> _Prompt A_: In the board meeting post, on what date was the phone meeting held?
> _Prompt B_: Rewrite everything from "You can read" down to "bias for now)." in the board meeting post, renaming "May 13th" as "May 20th".

Minutes of the April 2010 PASS Board Meeting Published

This was a phone meeting on April 8th, 2010, that covered:

  • Possibility of an online track at the 2010 PASS Summit
  • Discussion of changes to by-laws (term limits and others)
  • Possible formats of Spring 2011 event (East coast)

You can read the full minutes here (login required):

http://www.sqlpass.org/LinkClick.aspx?fileticket=WPcw5oAuEA0%3d&tabid=118

We have a meeting on May 13th to talk more about the format of the Spring event. As you’ll see in the minutes I proposed an alternative to the conventional format, something both lower cost and more grass roots feel. Since then I invested a lot of time in describing what that event might look like and how much it might cost, with a lot of help from Jack Corbett & Kendal Van Dyke (yes, it has an Orlando bias for now).

Good idea? Don’t know yet. We’re going to evaluate three different approaches on Thursday and decide on next steps.

Why no details yet? Mainly because it takes some time to make sure proposals are accurate. We’re a bit leery of posting a plan/rate that later turns out to be undoable, want it to be fairly solid. We have leveraged our PASSCAB group for input on the idea, so we’re not totally isolated on our thoughts.

Sharing what I can, more soon!

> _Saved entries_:
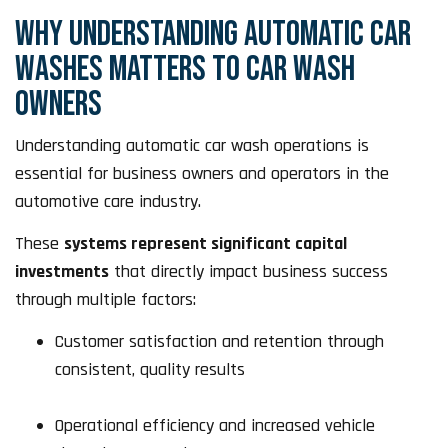
WHY UNDERSTANDING AUTOMATIC CAR
WASHES MATTERS TO CAR WASH
OWNERS
Understanding automatic car wash operations is
essential for business owners and operators in the
automotive care industry.
These
systems represent significant capital
investments
that directly impact business success
through multiple factors:
Customer satisfaction and retention through
consistent, quality results
Operational efficiency and increased vehicle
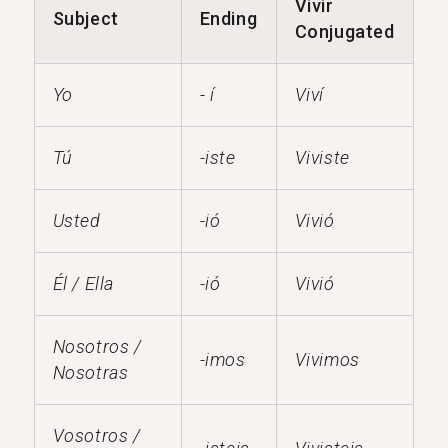
Vivir
Subject
Ending
Conjugated
Yo
- í
Viví
Tú
-iste
Viviste
Usted
-ió
Vivió
Él / Ella
-ió
Vivió
Nosotros /
-imos
Vivimos
Nosotras
Vosotros /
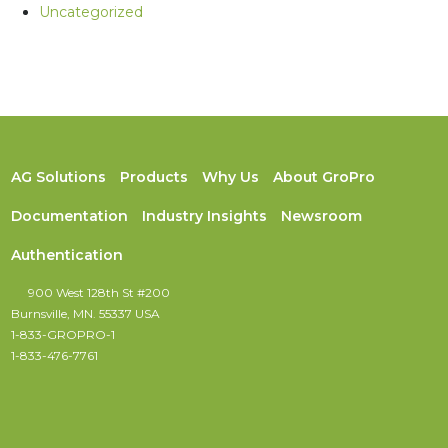
Uncategorized
AG Solutions
Products
Why Us
About GroPro
Documentation
Industry Insights
Newsroom
Authentication
900 West 128th St #200
Burnsville, MN. 55337 USA
1-833-GROPRO-1
1-833-476-7761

> _Answer section A_: April 8th, 2010.

> _Answer section B_:
You can read the full minutes here (login required):

http://www.sqlpass.org/LinkClick.aspx?fileticket=WPcw5oAuEA0%3d&tabid=118

We have a meeting on May 20th to talk more about the format of the Spring event. As you’ll see in the minutes I proposed an alternative to the conventional format, something both lower cost and more grass roots feel. Since then I invested a lot of time in describing what that event might look like and how much it might cost, with a lot of help from Jack Corbett & Kendal Van Dyke (yes, it has an Orlando bias for now).